#### WORK INSTRUCTIONS:
The response should be the complete listing below, unchanged.

━━ DATA UNDER STUDY ━━

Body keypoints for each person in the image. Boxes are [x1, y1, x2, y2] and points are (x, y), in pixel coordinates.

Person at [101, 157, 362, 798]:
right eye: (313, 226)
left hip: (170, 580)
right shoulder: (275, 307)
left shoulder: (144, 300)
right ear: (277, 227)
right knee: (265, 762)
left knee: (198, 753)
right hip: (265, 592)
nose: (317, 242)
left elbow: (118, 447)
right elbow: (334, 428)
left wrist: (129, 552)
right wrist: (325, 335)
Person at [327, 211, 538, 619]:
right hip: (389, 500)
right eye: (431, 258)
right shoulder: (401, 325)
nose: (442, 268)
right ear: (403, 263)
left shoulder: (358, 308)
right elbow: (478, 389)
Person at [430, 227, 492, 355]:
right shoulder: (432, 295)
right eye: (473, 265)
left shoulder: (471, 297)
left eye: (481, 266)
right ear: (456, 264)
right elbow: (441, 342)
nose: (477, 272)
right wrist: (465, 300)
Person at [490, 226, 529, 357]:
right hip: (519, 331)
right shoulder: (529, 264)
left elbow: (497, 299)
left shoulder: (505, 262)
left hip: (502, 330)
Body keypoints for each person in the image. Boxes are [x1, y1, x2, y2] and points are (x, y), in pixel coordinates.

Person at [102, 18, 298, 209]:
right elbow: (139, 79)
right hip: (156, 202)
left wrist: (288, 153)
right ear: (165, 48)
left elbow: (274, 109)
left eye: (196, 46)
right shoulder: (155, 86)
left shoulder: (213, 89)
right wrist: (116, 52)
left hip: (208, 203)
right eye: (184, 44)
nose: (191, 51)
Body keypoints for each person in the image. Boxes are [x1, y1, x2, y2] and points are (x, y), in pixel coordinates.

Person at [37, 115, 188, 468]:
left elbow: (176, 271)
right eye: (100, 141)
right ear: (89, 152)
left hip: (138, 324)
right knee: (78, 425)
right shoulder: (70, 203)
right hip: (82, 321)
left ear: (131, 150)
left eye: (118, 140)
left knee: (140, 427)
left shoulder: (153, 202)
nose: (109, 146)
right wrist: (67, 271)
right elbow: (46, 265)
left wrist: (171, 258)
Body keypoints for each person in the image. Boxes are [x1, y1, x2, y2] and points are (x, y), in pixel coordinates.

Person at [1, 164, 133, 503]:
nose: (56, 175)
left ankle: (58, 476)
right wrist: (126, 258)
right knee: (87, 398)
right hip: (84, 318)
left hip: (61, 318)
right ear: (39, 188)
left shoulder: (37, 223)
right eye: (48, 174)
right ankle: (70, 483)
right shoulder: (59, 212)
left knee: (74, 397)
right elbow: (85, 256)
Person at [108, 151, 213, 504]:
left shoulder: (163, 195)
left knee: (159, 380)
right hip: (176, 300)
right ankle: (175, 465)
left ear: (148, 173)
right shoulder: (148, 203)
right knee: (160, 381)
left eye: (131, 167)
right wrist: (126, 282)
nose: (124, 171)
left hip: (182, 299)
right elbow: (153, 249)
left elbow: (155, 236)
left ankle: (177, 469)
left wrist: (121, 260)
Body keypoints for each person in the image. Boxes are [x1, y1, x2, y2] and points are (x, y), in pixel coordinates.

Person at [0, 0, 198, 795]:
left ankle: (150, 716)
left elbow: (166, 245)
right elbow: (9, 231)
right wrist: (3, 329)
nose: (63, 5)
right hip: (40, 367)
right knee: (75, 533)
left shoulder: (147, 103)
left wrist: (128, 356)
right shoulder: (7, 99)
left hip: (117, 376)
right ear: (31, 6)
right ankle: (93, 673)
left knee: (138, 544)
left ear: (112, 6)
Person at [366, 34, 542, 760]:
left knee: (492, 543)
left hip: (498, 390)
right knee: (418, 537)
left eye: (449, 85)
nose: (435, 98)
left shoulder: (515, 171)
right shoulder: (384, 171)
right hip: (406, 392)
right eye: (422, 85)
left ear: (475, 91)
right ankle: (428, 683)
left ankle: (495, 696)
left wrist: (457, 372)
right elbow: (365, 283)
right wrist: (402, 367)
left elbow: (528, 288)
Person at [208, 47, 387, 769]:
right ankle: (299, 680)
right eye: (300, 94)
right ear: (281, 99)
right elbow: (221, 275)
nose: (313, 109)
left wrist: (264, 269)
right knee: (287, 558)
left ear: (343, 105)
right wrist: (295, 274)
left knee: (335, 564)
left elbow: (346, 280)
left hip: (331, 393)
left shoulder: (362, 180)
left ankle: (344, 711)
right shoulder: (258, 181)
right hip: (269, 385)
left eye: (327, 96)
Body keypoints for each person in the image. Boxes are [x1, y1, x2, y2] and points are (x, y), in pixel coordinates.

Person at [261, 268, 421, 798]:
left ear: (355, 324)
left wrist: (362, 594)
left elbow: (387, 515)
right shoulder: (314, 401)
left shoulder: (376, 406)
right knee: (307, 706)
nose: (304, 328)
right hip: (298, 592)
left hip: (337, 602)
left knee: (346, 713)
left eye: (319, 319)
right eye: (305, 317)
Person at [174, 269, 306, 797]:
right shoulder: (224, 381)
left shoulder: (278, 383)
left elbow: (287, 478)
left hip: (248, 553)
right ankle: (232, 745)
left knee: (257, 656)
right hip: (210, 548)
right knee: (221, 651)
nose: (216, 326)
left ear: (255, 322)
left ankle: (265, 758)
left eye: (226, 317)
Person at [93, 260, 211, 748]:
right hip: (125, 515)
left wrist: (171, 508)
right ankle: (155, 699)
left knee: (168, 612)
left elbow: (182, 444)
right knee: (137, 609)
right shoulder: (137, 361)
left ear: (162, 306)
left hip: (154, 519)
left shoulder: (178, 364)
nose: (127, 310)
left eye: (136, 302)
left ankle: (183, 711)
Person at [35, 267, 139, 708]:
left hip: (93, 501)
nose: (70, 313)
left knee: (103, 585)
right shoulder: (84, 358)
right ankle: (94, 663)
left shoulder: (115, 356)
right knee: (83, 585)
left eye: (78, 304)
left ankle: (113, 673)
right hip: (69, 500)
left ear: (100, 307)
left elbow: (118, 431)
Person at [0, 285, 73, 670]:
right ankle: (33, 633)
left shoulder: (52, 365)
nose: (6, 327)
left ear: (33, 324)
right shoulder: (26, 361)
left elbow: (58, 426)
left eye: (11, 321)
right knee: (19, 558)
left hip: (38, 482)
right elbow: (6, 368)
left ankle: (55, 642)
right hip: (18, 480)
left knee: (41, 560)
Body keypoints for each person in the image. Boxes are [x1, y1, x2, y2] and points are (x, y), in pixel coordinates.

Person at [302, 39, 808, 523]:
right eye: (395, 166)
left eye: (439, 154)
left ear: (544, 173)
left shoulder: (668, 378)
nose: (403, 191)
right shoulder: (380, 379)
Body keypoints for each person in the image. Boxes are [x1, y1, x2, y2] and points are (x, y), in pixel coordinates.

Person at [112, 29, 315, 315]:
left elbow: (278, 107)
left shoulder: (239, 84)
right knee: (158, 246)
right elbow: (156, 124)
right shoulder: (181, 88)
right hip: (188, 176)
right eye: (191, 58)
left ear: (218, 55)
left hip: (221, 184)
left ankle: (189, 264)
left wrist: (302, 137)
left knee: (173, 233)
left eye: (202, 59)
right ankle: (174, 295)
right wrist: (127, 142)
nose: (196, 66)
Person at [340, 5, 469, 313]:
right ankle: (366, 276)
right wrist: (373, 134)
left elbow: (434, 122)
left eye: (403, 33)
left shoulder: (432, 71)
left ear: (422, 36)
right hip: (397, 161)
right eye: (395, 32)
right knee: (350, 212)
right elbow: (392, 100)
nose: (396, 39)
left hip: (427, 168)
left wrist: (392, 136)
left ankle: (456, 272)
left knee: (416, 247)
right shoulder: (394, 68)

━━━

#### RESULT OF THE TASK:
Body keypoints for each person in the image. Boxes are [x1, y1, x2, y2] and points are (x, y), in pixel coordinates.

Person at [101, 157, 362, 798]:
right eye: (313, 226)
left hip: (170, 580)
right shoulder: (275, 307)
left shoulder: (144, 300)
right ear: (277, 227)
right knee: (265, 762)
left knee: (198, 753)
right hip: (265, 592)
nose: (317, 242)
left elbow: (118, 447)
right elbow: (334, 428)
left wrist: (129, 552)
right wrist: (325, 335)
Person at [327, 211, 538, 619]:
right hip: (389, 500)
right eye: (431, 258)
right shoulder: (401, 325)
nose: (442, 268)
right ear: (403, 263)
left shoulder: (358, 308)
right elbow: (478, 389)
Person at [430, 227, 492, 355]:
right shoulder: (432, 295)
right eye: (473, 265)
left shoulder: (471, 297)
left eye: (481, 266)
right ear: (456, 264)
right elbow: (441, 342)
nose: (477, 272)
right wrist: (465, 300)
Person at [490, 226, 529, 357]:
right hip: (519, 331)
right shoulder: (529, 264)
left elbow: (497, 299)
left shoulder: (505, 262)
left hip: (502, 330)
Body keypoints for each person in the image. Boxes are [x1, y1, x2, y2] and points are (x, y), in pixel coordinates.

Person at [102, 18, 298, 209]:
right elbow: (139, 79)
right hip: (156, 202)
left wrist: (288, 153)
right ear: (165, 48)
left elbow: (274, 109)
left eye: (196, 46)
right shoulder: (155, 86)
left shoulder: (213, 89)
right wrist: (116, 52)
left hip: (208, 203)
right eye: (184, 44)
nose: (191, 51)
Body keypoints for each person in the image. Boxes are [x1, y1, x2, y2] and points are (x, y), in pixel coordinates.

Person at [37, 115, 188, 468]:
left elbow: (176, 271)
right eye: (100, 141)
right ear: (89, 152)
left hip: (138, 324)
right knee: (78, 425)
right shoulder: (70, 203)
right hip: (82, 321)
left ear: (131, 150)
left eye: (118, 140)
left knee: (140, 427)
left shoulder: (153, 202)
nose: (109, 146)
right wrist: (67, 271)
right elbow: (46, 265)
left wrist: (171, 258)
Body keypoints for each person in the image. Boxes are [x1, y1, x2, y2] and points are (x, y), in pixel coordinates.

Person at [1, 164, 133, 503]:
nose: (56, 175)
left ankle: (58, 476)
right wrist: (126, 258)
right knee: (87, 398)
right hip: (84, 318)
left hip: (61, 318)
right ear: (39, 188)
left shoulder: (37, 223)
right eye: (48, 174)
right ankle: (70, 483)
right shoulder: (59, 212)
left knee: (74, 397)
right elbow: (85, 256)
Person at [108, 151, 213, 504]:
left shoulder: (163, 195)
left knee: (159, 380)
right hip: (176, 300)
right ankle: (175, 465)
left ear: (148, 173)
right shoulder: (148, 203)
right knee: (160, 381)
left eye: (131, 167)
right wrist: (126, 282)
nose: (124, 171)
left hip: (182, 299)
right elbow: (153, 249)
left elbow: (155, 236)
left ankle: (177, 469)
left wrist: (121, 260)
Body keypoints for each person in the image. Boxes are [x1, y1, x2, y2] and points are (x, y), in pixel coordinates.

Person at [0, 0, 198, 795]:
left ankle: (150, 716)
left elbow: (166, 245)
right elbow: (9, 231)
right wrist: (3, 329)
nose: (63, 5)
right hip: (40, 367)
right knee: (75, 533)
left shoulder: (147, 103)
left wrist: (128, 356)
right shoulder: (7, 99)
left hip: (117, 376)
right ear: (31, 6)
right ankle: (93, 673)
left knee: (138, 544)
left ear: (112, 6)
Person at [366, 34, 542, 760]:
left knee: (492, 543)
left hip: (498, 390)
right knee: (418, 537)
left eye: (449, 85)
nose: (435, 98)
left shoulder: (515, 171)
right shoulder: (384, 171)
right hip: (406, 392)
right eye: (422, 85)
left ear: (475, 91)
right ankle: (428, 683)
left ankle: (495, 696)
left wrist: (457, 372)
right elbow: (365, 283)
right wrist: (402, 367)
left elbow: (528, 288)
Person at [208, 47, 387, 769]:
right ankle: (299, 680)
right eye: (300, 94)
right ear: (281, 99)
right elbow: (221, 275)
nose: (313, 109)
left wrist: (264, 269)
right knee: (287, 558)
left ear: (343, 105)
right wrist: (295, 274)
left knee: (335, 564)
left elbow: (346, 280)
left hip: (331, 393)
left shoulder: (362, 180)
left ankle: (344, 711)
right shoulder: (258, 181)
right hip: (269, 385)
left eye: (327, 96)
Body keypoints for each person in the image. Boxes are [x1, y1, x2, y2] and points are (x, y), in pixel coordinates.

Person at [261, 268, 421, 798]:
left ear: (355, 324)
left wrist: (362, 594)
left elbow: (387, 515)
right shoulder: (314, 401)
left shoulder: (376, 406)
right knee: (307, 706)
nose: (304, 328)
right hip: (298, 592)
left hip: (337, 602)
left knee: (346, 713)
left eye: (319, 319)
right eye: (305, 317)
Person at [174, 269, 306, 797]:
right shoulder: (224, 381)
left shoulder: (278, 383)
left elbow: (287, 478)
left hip: (248, 553)
right ankle: (232, 745)
left knee: (257, 656)
right hip: (210, 548)
right knee: (221, 651)
nose: (216, 326)
left ear: (255, 322)
left ankle: (265, 758)
left eye: (226, 317)
Person at [93, 260, 211, 748]:
right hip: (125, 515)
left wrist: (171, 508)
right ankle: (155, 699)
left knee: (168, 612)
left elbow: (182, 444)
right knee: (137, 609)
right shoulder: (137, 361)
left ear: (162, 306)
left hip: (154, 519)
left shoulder: (178, 364)
nose: (127, 310)
left eye: (136, 302)
left ankle: (183, 711)
Person at [35, 267, 139, 708]:
left hip: (93, 501)
nose: (70, 313)
left knee: (103, 585)
right shoulder: (84, 358)
right ankle: (94, 663)
left shoulder: (115, 356)
right knee: (83, 585)
left eye: (78, 304)
left ankle: (113, 673)
right hip: (69, 500)
left ear: (100, 307)
left elbow: (118, 431)
Person at [0, 285, 73, 670]:
right ankle: (33, 633)
left shoulder: (52, 365)
nose: (6, 327)
left ear: (33, 324)
right shoulder: (26, 361)
left elbow: (58, 426)
left eye: (11, 321)
right knee: (19, 558)
left hip: (38, 482)
right elbow: (6, 368)
left ankle: (55, 642)
right hip: (18, 480)
left knee: (41, 560)
Body keypoints for each person in the image. Boxes are [x1, y1, x2, y2] and points are (x, y), in pixel coordinates.

Person at [302, 39, 808, 523]:
right eye: (395, 166)
left eye: (439, 154)
left ear: (544, 173)
left shoulder: (668, 378)
nose: (403, 191)
right shoulder: (380, 379)
Body keypoints for each person in the image. Boxes are [x1, y1, x2, y2] and points are (x, y), in pixel coordinates.

Person at [112, 29, 315, 315]:
left elbow: (278, 107)
left shoulder: (239, 84)
right knee: (158, 246)
right elbow: (156, 124)
right shoulder: (181, 88)
right hip: (188, 176)
right eye: (191, 58)
left ear: (218, 55)
left hip: (221, 184)
left ankle: (189, 264)
left wrist: (302, 137)
left knee: (173, 233)
left eye: (202, 59)
right ankle: (174, 295)
right wrist: (127, 142)
nose: (196, 66)
Person at [340, 5, 469, 313]:
right ankle: (366, 276)
right wrist: (373, 134)
left elbow: (434, 122)
left eye: (403, 33)
left shoulder: (432, 71)
left ear: (422, 36)
right hip: (397, 161)
right eye: (395, 32)
right knee: (350, 212)
right elbow: (392, 100)
nose: (396, 39)
left hip: (427, 168)
left wrist: (392, 136)
left ankle: (456, 272)
left knee: (416, 247)
right shoulder: (394, 68)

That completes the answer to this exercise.